Issue
According to the Jetson Orin Nano datasheet, the module delivers 17 TFLOPS FP16 performance in Super mode (MAXN_SUPER).
However, our TensorRT benchmarks consistently measure ~10 TFLOPS , achieving approximately 60% of the theoretical peak.
Could you confirm whether this is the expected efficiency due to memory bandwidth constraints, or if there are specific TensorRT optimization flags required to approach the rated 17 TFLOPS?
Hardware
Jetson Orin Develop Kit (Official)
Software
Jetpack:6.2 (L4T 36.4.3)
CUDA(in Jetpack):12.6.68
TensorRT(in Jetpack):10.3.0
Benchmark Results
We export a minimal Linear/GEMM layer (N×N @ N×N ) from PyTorch to ONNX, build the TensorRT engine with trtexec --onnx=model.onnx , and benchmark using trtexec --loadEngine=model.engine .
We applied sudo jetson_clocks before conducting the benchmarks, locking GPU and CPU at their maximum clock frequencies.
Performance Results( Computational cost: 2N³ FLOPs)
| N | Latency (ms) | TFLOPS | % of Peak|
|-------|-------------:|-------:|---------:|
| 1024 | 0.32 | 6.7 | 39% |
| 2048 | 2.11 | 8.1 | 48% |
| 4096 | 14.39 | 9.6 | 56% |
| 8192 | 104.79 | 10.5 | 62% |
The measured performance plateaus at approximately 10.5 TFLOPS (62% of the specified 17 TFLOPS peak) even for large compute-bound workloads (N=8192), significantly below the theoretical maximum.
Steps to Reproduce (N=8192 for example)
1. Generate .onnx file
import torch
import torch.nn as nn
N = 8192
class GemmModel(nn.Module):
def __init__(self):
super().__init__()
self.linear = nn.Linear(N, N, bias=False)
def forward(self, A):
return self.linear(A)
def main():
model = GemmModel().eval().cuda()
A = torch.empty((N, N), dtype=torch.float32, device="cuda")
onnx_path = f"gemm_{N}_fp32.onnx"
print(f"Exporting to {onnx_path} ...")
torch.onnx.export(
model,
A,
onnx_path,
input_names=["A"],
output_names=["C"],
opset_version=17,
do_constant_folding=False,
dynamic_axes=None
)
print("Done.")
if __name__ == "__main__":
main()
2. Generate TensorRT .engine file
/usr/src/tensorrt/bin/trtexec \
--onnx=gemm_8192_fp32.onnx \
--saveEngine=gemm_8192_fp16.engine \
--fp16 \
--verbose
3.BenchMark with TensorRT
sudo jetson_clocks
/usr/src/tensorrt/bin/trtexec \
--loadEngine=gemm_8192_fp16.engine \
--iterations=1000 \
--warmUp=10 \
--duration=0 \
--avgRuns=1000 \
--useSpinWait \
--noDataTransfers \
--verbose
get mean latency metric like this from the log
[02/04/2026-16:08:45] [I] Latency: min = 0.317444 ms, max = 0.325504 ms, mean = 0.32109 ms, median = 0.32106 ms, percentile(90%) = 0.322817 ms, percentile(95%) = 0.323357 ms, percentile(99%) = 0.324524 ms
Additional Findings
During the aforementioned benchmarks, the VDD_IN input current hits its limit (reaches maximum draw).

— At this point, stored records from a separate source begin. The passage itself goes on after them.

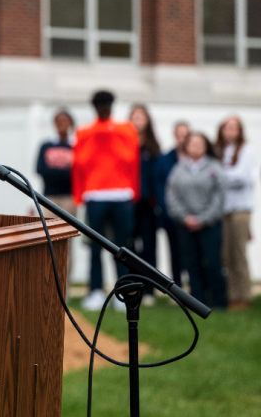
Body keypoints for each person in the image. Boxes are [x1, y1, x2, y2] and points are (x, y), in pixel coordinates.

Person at [72, 90, 140, 312]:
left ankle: (124, 291)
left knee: (123, 246)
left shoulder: (125, 129)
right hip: (95, 195)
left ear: (112, 106)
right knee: (95, 247)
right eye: (100, 106)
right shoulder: (85, 132)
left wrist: (134, 192)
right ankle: (96, 292)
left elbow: (132, 160)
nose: (104, 109)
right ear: (95, 108)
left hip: (121, 194)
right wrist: (79, 195)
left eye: (107, 105)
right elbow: (79, 164)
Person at [166, 132, 228, 308]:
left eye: (200, 143)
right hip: (185, 225)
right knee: (191, 264)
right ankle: (197, 302)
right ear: (186, 146)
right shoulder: (179, 169)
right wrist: (185, 217)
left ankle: (219, 302)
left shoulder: (215, 168)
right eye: (192, 143)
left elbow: (220, 197)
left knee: (213, 263)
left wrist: (203, 219)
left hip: (210, 225)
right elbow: (172, 196)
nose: (196, 147)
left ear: (206, 146)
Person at [214, 116, 255, 311]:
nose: (230, 132)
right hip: (224, 209)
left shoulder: (247, 150)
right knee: (226, 254)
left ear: (239, 131)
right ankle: (232, 295)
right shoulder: (219, 151)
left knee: (239, 253)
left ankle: (244, 295)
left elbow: (243, 177)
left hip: (241, 209)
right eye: (227, 128)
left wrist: (220, 176)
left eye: (234, 128)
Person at [36, 109, 76, 293]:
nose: (61, 124)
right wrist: (64, 172)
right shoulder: (46, 145)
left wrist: (56, 172)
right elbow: (40, 169)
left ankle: (65, 287)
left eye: (65, 120)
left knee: (67, 243)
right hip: (49, 199)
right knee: (48, 241)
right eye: (58, 121)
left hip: (69, 199)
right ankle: (48, 285)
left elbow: (76, 173)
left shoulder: (75, 146)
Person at [129, 104, 161, 304]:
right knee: (130, 248)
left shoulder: (153, 146)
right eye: (134, 116)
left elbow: (157, 177)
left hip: (148, 205)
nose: (138, 120)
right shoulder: (124, 143)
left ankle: (149, 291)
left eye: (141, 116)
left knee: (149, 247)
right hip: (128, 204)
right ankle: (133, 289)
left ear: (147, 120)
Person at [154, 121, 190, 290]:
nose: (182, 138)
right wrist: (168, 209)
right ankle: (177, 288)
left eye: (185, 134)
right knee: (174, 253)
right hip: (172, 215)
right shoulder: (165, 159)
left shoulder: (197, 159)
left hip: (194, 215)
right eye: (179, 134)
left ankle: (196, 287)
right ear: (175, 135)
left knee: (192, 253)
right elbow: (160, 186)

However, the combined power draw of VDD_CPU_GPU_CV (11.7W) and VDD_SOC (5.8W) totals 17.5W, leaving a 6.9W discrepancy (24.4W - 17.5W) compared to the VDD_IN power.
Is this power distribution expected behavior? Could this discrepancy be related to the suboptimal performance observed?